Erst mit der Deutschland- und Ostpolitik, der Politik der Versöhnung der SPD/FDP-Regierung gegenüber Ostdeutschland und dem kommunistischen Osten, gelang es, die Grenze so weit aufzuweichen, daß sie für eine größere Anzahl von Menschen wieder passierbar wurde. Als Bürgermeister von Berlin hatte Willy Brandt erkannt, daß die DDR nicht in absehbarer Zeit wieder verschwinden würde und daß die Westmächte nicht bereit waren, einen Dritten Weltkrieg zu riskieren, um das kommunistische Regime zurückzudrängen. Als er 1969 Bundeskanzler wurde, verfolgte er die Entspannungspolitik gegenüber der Sowjetunion und den östlichen, mitteleuropäischen Nachbarstaaten weiter, um damit die DDR innerhalb ihres eigenen Lagers zu isolieren, und konnte dabei mit wachsender Zustimmung der Eliten und des breiten Publikums rechnen. Obwohl der Grundlagenvertrag (1972) zwischen den beiden deutschen Staaten Ostdeutschland de facto anerkannte, behielt er sich de jure die Möglichkeit einer zukünftigen Wiedervereinigung vor. Diese „Politik der kleinen Schritte“ bot im Grunde westdeutsches Geld für ostdeutsche „humanitäre Zugeständnisse“, um die Grenze durchlässiger zu machen. Als Folge wurden politische Gefangene freigelassen, westdeutschen Verwandten wurde der Besuch im Osten wieder gestattet, und ostdeutsche Rentner durften nach Westen reisen. Auf diese Weise wurden trotz der Abschottungsversuche der SED einige zwischenmenschliche Kontakte wiederhergestellt (10).

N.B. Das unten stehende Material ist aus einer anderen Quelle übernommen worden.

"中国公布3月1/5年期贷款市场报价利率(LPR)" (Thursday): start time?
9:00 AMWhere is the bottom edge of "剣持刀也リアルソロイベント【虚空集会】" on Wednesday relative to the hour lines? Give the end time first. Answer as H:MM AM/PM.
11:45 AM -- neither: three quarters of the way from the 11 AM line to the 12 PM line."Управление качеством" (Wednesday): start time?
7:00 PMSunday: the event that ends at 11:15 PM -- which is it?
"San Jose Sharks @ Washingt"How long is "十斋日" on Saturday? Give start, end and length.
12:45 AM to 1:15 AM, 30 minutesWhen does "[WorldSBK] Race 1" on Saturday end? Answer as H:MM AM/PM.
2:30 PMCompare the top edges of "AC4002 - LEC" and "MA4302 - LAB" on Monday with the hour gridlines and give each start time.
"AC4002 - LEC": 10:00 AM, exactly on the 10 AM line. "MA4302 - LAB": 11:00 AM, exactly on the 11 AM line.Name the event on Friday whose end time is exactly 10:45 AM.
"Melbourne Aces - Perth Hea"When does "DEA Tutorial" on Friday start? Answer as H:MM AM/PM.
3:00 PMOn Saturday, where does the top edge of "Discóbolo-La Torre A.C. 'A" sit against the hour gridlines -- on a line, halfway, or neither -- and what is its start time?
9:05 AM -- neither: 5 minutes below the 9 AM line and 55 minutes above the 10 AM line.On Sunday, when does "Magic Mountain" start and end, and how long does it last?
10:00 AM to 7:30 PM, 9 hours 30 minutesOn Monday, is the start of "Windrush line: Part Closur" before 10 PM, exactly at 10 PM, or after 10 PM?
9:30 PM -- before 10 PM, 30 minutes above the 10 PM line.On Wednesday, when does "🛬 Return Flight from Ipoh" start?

Bis zum Sommer 1989 schien sich die Teilung des Landes noch zu vertiefen, auch wenn die wenigen verbleibenden Verbindungen verhinderten, dass sie endgültigen Charakter bekam. Das Gedenken an den Aufstand von 1953 sollte zwar das Zusammengehörigkeitsgefühl wach halten, aber während der 1980er Jahre wurde der Trend zur „Zweistaatlichkeit“ immer stärker. Auf beiden Seiten der Mauer sahen junge Leute die Teilung als Normalzustand an, die Friedensbewegung hielt die Verhinderung des Atomkriegs für wichtiger als die Wiedervereinigung, und die westdeutsche Linke propagierte die Anerkennung einer eigenen ostdeutschen Staatsbürgerschaft. Dennoch hielt die Koalition von CDU und FDP unter Helmut Kohl rhetorisch an der historischen Aufgabe der Vereinigung fest; das Ministerium für innerdeutsche Beziehungen warb weiter für dieses Ziel, und das Bundesverfassungsgericht hielt den verfassungsmäßigen Auftrag der Wiedervereinigung hoch. Der Besuch Erich Honeckers in Bonn 1987 symbolisierte diese beiden Tendenzen, denn der SED-Führer wurde mit allen Ehren wie ein Staatsoberhaupt empfangen, während sein Gastgeber die deutsche Einheit beschwor (11).



(9) Hans-Herrmann Hertle, Konrad H. Jarausch und Christoph Kleßmann, Hg., Mauerbau und Mauerfall. Ursachen – Verlauf – Auswirkungen (Berlin, 2002); A. James McAdams, East Germany and Detente. Building Authority After the Wall (Cambridge und New York, 1985).
(10) Timothy Garton Ash, In Europe’s Name: Germany and the Divided Continent (New York, 1993); Mary E. Sarotte, Dealing with the Devil. East Germany, Détente, and Ostpolitik, 1969-1973 (Chapel Hill, NC, 2001).
(11) Konrad H. Jarausch, „ Nation ohne Staat. Von der Zweistaatlichkeit zur Vereinigung“, Praxis Geschichte 13 (2000), S. 6-11; A. James McAdams, Germany Divided. From the Wall to Reunification (Princeton, NJ, 1993).